Jedoch noch folgendes:

Auf der Seite der 1. Sitzblockade am Augustusplatz saßen zwar auch gewaltbereite Linke, jedoch verhielten diese sich komplett friedlich.
Leider war diese 1. Sitzblockade nur ca. 6 Reihen stark, jedoch mussten die Polizisten wirklich jeden einzeln wegtragen und taten dies auch mit absolut übertriebener Brutalität, und das bevor auch nur ein Geschoss/Flasche/Stein geflogen kam!

Die Panik am Hauptbahnhof hätte sich vermeiden lassen, hätte man es mit einer Sitzblockade versucht und nicht sofort geworfen!
Klar, dass die Leute vorne dann Panik bekommen!

Zakentier

Zakentier 02.05.2005 - 23:27
Guter Bericht der alles wiedergibt was geschehen ist.
Auser die Brennende Barikade , da haben die bullen sich sicher gedacht das es so wie am 3.October Ender und es überal Brennt, und hatten vieleicht kein bock die Faschos weiter zu escortieren....

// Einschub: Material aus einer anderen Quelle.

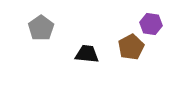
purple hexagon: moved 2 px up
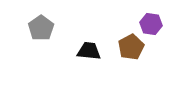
black trapezoid: moved 2 px right, 3 px up
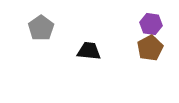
brown pentagon: moved 19 px right, 1 px down
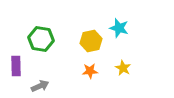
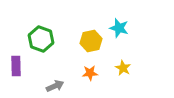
green hexagon: rotated 10 degrees clockwise
orange star: moved 2 px down
gray arrow: moved 15 px right
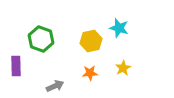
yellow star: rotated 14 degrees clockwise
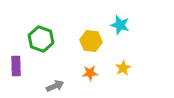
cyan star: moved 1 px right, 3 px up
yellow hexagon: rotated 20 degrees clockwise
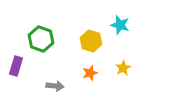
yellow hexagon: rotated 10 degrees clockwise
purple rectangle: rotated 18 degrees clockwise
orange star: rotated 14 degrees counterclockwise
gray arrow: rotated 30 degrees clockwise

Ansonsten, Gelungene Aktion!

noch ein bild zur doku

mobster 03.05.2005 - 11:25
da siehste

Nazis sind mehr gelaufen.

... 03.05.2005 - 13:34
Die Nazis liefen von ihrer 10 km langen Marschstrecke (5 km nach Connewitz, 5 km zurück) lediglich ca. 1200 Meter (600 nach Connewitz, 600 zurück).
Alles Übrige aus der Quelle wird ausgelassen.